## Supplied records:

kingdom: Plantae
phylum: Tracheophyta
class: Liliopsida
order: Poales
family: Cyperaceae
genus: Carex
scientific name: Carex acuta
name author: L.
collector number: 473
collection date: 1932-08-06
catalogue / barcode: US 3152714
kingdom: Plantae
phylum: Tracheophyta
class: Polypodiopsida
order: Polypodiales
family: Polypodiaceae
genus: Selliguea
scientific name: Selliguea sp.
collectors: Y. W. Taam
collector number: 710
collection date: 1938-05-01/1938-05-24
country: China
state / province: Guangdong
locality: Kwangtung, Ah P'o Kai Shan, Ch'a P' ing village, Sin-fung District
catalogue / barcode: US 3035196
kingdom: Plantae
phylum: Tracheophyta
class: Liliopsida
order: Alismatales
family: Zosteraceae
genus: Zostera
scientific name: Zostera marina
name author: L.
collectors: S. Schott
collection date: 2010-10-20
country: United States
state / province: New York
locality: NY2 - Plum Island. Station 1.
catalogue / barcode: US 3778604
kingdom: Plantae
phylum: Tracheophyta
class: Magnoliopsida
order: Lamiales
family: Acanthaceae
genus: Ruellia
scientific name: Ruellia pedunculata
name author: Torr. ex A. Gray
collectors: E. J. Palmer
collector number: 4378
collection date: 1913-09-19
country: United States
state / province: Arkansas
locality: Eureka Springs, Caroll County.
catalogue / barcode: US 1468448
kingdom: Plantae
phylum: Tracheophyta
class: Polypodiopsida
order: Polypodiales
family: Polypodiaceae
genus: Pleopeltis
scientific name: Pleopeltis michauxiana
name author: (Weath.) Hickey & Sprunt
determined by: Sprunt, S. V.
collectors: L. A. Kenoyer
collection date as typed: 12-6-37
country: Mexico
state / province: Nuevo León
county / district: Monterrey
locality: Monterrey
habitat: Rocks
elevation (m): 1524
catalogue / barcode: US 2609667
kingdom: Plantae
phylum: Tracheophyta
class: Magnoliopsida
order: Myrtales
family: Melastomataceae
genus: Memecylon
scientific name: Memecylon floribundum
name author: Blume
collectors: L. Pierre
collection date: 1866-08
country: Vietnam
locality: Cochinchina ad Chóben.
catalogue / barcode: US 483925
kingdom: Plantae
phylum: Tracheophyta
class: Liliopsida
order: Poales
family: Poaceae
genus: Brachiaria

## What you are asked to do:
Rewrite the listing above, putting "catalog / barcode" wherever "catalogue / barcode" appears and leaving everything else untouched.

## The response:
kingdom: Plantae
phylum: Tracheophyta
class: Liliopsida
order: Poales
family: Cyperaceae
genus: Carex
scientific name: Carex acuta
name author: L.
collector number: 473
collection date: 1932-08-06
catalog / barcode: US 3152714
kingdom: Plantae
phylum: Tracheophyta
class: Polypodiopsida
order: Polypodiales
family: Polypodiaceae
genus: Selliguea
scientific name: Selliguea sp.
collectors: Y. W. Taam
collector number: 710
collection date: 1938-05-01/1938-05-24
country: China
state / province: Guangdong
locality: Kwangtung, Ah P'o Kai Shan, Ch'a P' ing village, Sin-fung District
catalog / barcode: US 3035196
kingdom: Plantae
phylum: Tracheophyta
class: Liliopsida
order: Alismatales
family: Zosteraceae
genus: Zostera
scientific name: Zostera marina
name author: L.
collectors: S. Schott
collection date: 2010-10-20
country: United States
state / province: New York
locality: NY2 - Plum Island. Station 1.
catalog / barcode: US 3778604
kingdom: Plantae
phylum: Tracheophyta
class: Magnoliopsida
order: Lamiales
family: Acanthaceae
genus: Ruellia
scientific name: Ruellia pedunculata
name author: Torr. ex A. Gray
collectors: E. J. Palmer
collector number: 4378
collection date: 1913-09-19
country: United States
state / province: Arkansas
locality: Eureka Springs, Caroll County.
catalog / barcode: US 1468448
kingdom: Plantae
phylum: Tracheophyta
class: Polypodiopsida
order: Polypodiales
family: Polypodiaceae
genus: Pleopeltis
scientific name: Pleopeltis michauxiana
name author: (Weath.) Hickey & Sprunt
determined by: Sprunt, S. V.
collectors: L. A. Kenoyer
collection date as typed: 12-6-37
country: Mexico
state / province: Nuevo León
county / district: Monterrey
locality: Monterrey
habitat: Rocks
elevation (m): 1524
catalog / barcode: US 2609667
kingdom: Plantae
phylum: Tracheophyta
class: Magnoliopsida
order: Myrtales
family: Melastomataceae
genus: Memecylon
scientific name: Memecylon floribundum
name author: Blume
collectors: L. Pierre
collection date: 1866-08
country: Vietnam
locality: Cochinchina ad Chóben.
catalog / barcode: US 483925
kingdom: Plantae
phylum: Tracheophyta
class: Liliopsida
order: Poales
family: Poaceae
genus: Brachiaria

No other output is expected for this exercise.